● Text block:

Four studies compared robotic myomectomy with either laparoscopic or open techniques. Two included open cohorts,5,6
two included laparoscopy,6,7
and one was a meta-analysis that compared all three techniques.8
Two studies summed up their experience in robotic myomectomy, one of which underlining the size of the myoma as the main focus of the study,9 and the other consisting of a more general overview of the surgery and its results.10
One retrospective study reported on the fertility outcome in a cohort of women treated by robotic myomectomy.11
Operative times were similar in the robotic and the laparoscopic myomectomy groups.6–8 Open myomectomy was much less time-consuming compared to robotic myomectomy (126–138.6 min versus 181–192.3 min, P<0.001).5,6
Regarding blood loss during surgery, Bedient et al.7 found a statistically significant advantage in favor of the robotic myomectomy group (100 mL versus 250 mL, P=0.02), an advantage that was not observed by Barakat et al.6 (100 mL versus 150 mL, P=0.08). In comparison to the open myomectomy group, estimated blood loss was significantly lower in the robotic myomectomy group (100–200 mL versus 100–437.5 mL).6
Length of post-surgical hospitalization was similar in the two groups according to Bedient et al.7 When compared to open myomectomy, Ascher-Walsh et al.5 and Barakat et al.6 found that length of post-surgical hospitalization was shorter with robotic myomectomy (0.51 day versus 3.28 days, P<0.001; and 1 day versus 3 days, P<0.001, respectively).
The afore-mentioned meta-analysis8 included eight studies that compared robotic and laparoscopic myomectomy and nine studies that compared robotic and open myomectomy. In total, 2,027 patients were included. Robotic myomectomy proved to be significantly inferior regarding operative time (85 min in the open myomectomy group), but proved its superiority in terms of estimated blood loss (93 mL in the robotic myomectomy group), the need for transfusion (981 patients in the open myomectomy group), total complications (1,101 patients in the open myomectomy group), and length of post-surgical hospitalization (1.84 days/ patient in the robotic myomectomy group). Long-term outcomes including pain management, fertility, and pregnancy rates postoperatively in addition to recurrence rates still need to be studied.

● Record set:
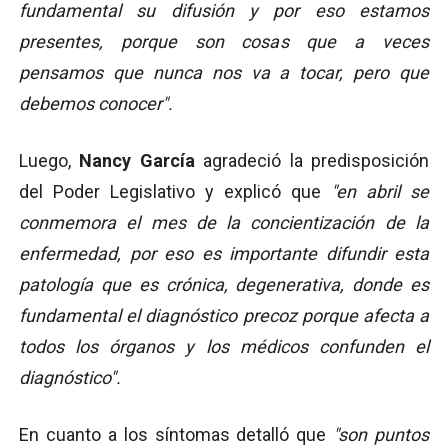
fundamental su difusión y por eso estamos
presentes, porque son cosas que a veces
pensamos que nunca nos va a tocar, pero que
debemos conocer".
Luego,
Nancy García
agradeció la predisposición
del Poder Legislativo y explicó que
"en abril se
conmemora el mes de la concientización de la
enfermedad, por eso es importante difundir esta
patología que es crónica, degenerativa, donde es
fundamental el diagnóstico precoz porque afecta a
todos los órganos y los médicos confunden el
diagnóstico".
En cuanto a los síntomas detalló que
"son puntos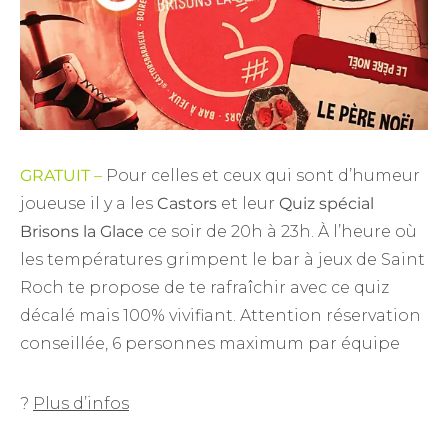
GRATUIT –
Pour celles et ceux qui sont d’humeur
joueuse il y a les
Castors
et leur
Quiz spécial
Brisons la Glace
ce soir de 20h à 23h. À l’heure où
les températures grimpent le bar à jeux de Saint
Roch te propose de te rafraîchir avec ce quiz
décalé mais 100% vivifiant. Attention réservation
conseillée, 6 personnes maximum par équipe
?
Plus d’infos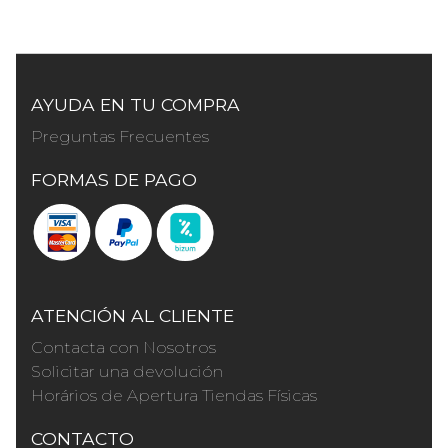
AYUDA EN TU COMPRA
Preguntas Frecuentes
FORMAS DE PAGO
ATENCIÓN AL CLIENTE
Contacta con Nosotros
Solicitar una devolución
Horários de Apertura Tiendas Físicas
CONTACTO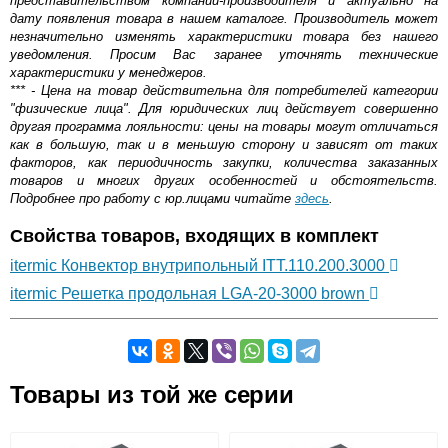
представительством компании-производителя и актуально на
дату появления товара в нашем каталоге. Производитель может
незначительно изменять характеристики товара без нашего
уведомления. Просим Вас заранее уточнять технические
характеристики у менеджеров.
*** - Цена на товар действительна для потребителей категории
"физические лица". Для юридических лиц действует совершенно
другая программа лояльности: цены на товары могут отличаться
как в большую, так и в меньшую сторону и зависят от таких
факторов, как периодичность закупки, количества заказанных
товаров и многих других особенностей и обстоятельств.
Подробнее про работу с юр.лицами читайте
здесь
.
Свойства товаров, входящих в комплект
itermic Конвектор внутрипольный ITT.110.200.3000
itermic Решетка продольная LGA-20-3000 brown
Самовывоз.
Товары из той же серии
Оставьте отзыв
Возможные способы оплаты: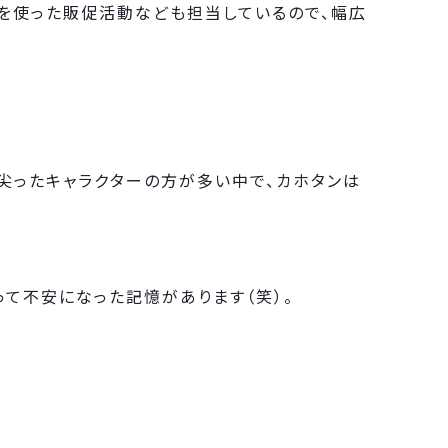
Sを使った販促活動なども担当しているので、幅広
尖ったキャラクターの方が多い中で、カホタンは
て不安になった記憶があります（笑）。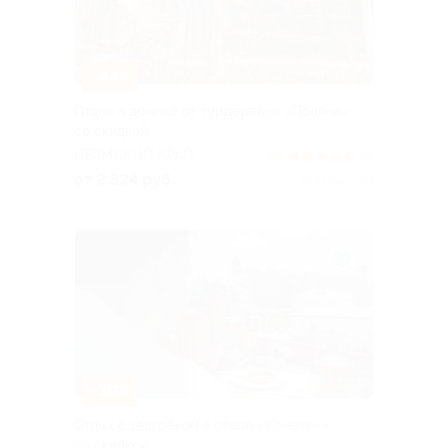
–44%
Отдых в домике от турдеревни «Поляна»
со скидкой
ПЕРМСКИЙ КРАЙ
4.6
(3)
от 2 324 руб.
Куплено 204
–30%
Отдых с завтраком в отеле «Коматек»
со скидкой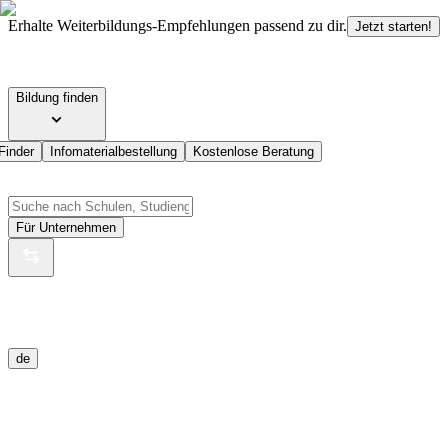
Erhalte Weiterbildungs-Empfehlungen passend zu dir.
Jetzt starten!
Bildung finden
Finder
Infomaterialbestellung
Kostenlose Beratung
Für Unternehmen
de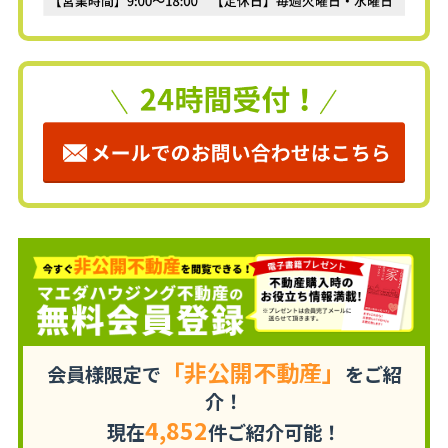
「非公開不動産」
会員様限定で
をご紹
介！
4,852
現在
件ご紹介可能！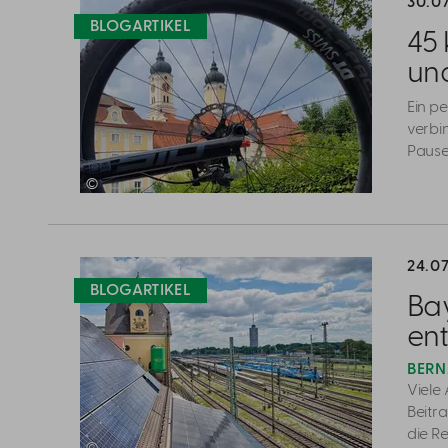
30.0
BLOGARTIKEL
45
un
Ein pe
verbi
Pause
©
Blogartikel
lesen
24.0
BLOGARTIKEL
Ba
en
BERN
Viele
Beitr
die R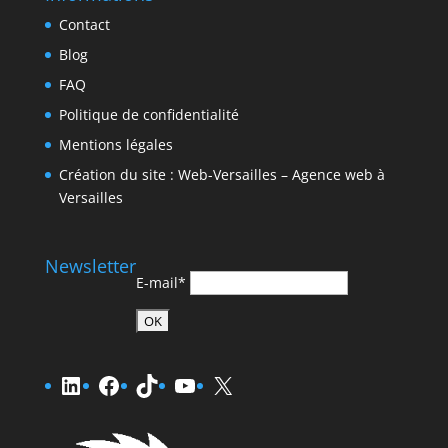
Contact
Blog
FAQ
Politique de confidentialité
Mentions légales
Création du site : Web-Versailles – Agence web à
Versailles
Newsletter
E-mail*
LinkedIn
Facebook
TikTok
YouTube
X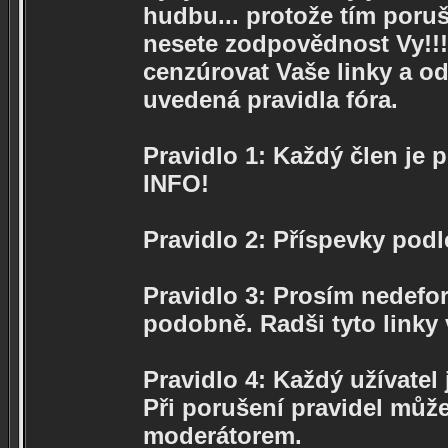
hudbu... protože tím poruš
nesete zodpovědnost Vy!!!
cenzúrovat Vaše linky a od
uvedená pravidla fóra.
Pravidlo 1: Každý člen je 
INFO!
Pravidlo 2: Příspevky podl
Pravidlo 3: Prosím nedeform
podobně. Radši tyto linky
Pravidlo 4: Každý užívatel
Při porušení pravidel můž
moderátorem.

● Problems and tasks:
(1) Rewrite the review of robotic myomectomy studies from "The afore-mentioned meta-analysis8" up to and including "to be studied.", putting "overall complications" in place of "total complications".
(2) Write the next part of the review of robotic myomectomy studies, picking up after its last sentence.
None of the material is needed here.

● Exercise results:
(1)
The afore-mentioned meta-analysis8 included eight studies that compared robotic and laparoscopic myomectomy and nine studies that compared robotic and open myomectomy. In total, 2,027 patients were included. Robotic myomectomy proved to be significantly inferior regarding operative time (85 min in the open myomectomy group), but proved its superiority in terms of estimated blood loss (93 mL in the robotic myomectomy group), the need for transfusion (981 patients in the open myomectomy group), overall complications (1,101 patients in the open myomectomy group), and length of post-surgical hospitalization (1.84 days/ patient in the robotic myomectomy group). Long-term outcomes including pain management, fertility, and pregnancy rates postoperatively in addition to recurrence rates still need to be studied.

(2)
Gunnalaet al.9 examined the feasibility of robotic myomectomy in patients with myomas larger than 9 cm, comparing them in a retrospective case–control manner with patients with myomas smaller than 9 cm. A statistically significant increase in operative time (130 min versus 92 min) and estimated blood loss (100 mLversus 25 mL) was found in the ≥9 cm group. A myoma larger than 15 cm was seen in 4.8% of the patients, and specimen weight was over 900 g in 5.3% of the patients, with little effect on clinical adverse outcomes. Patients in both groups were discharged on the day of surgery. The main conclusion was that myoma size should not be a factor taken into consideration when attempting robotic myomectomy. Also, patients undergoing robotic myomectomy may be discharged on the day of surgery.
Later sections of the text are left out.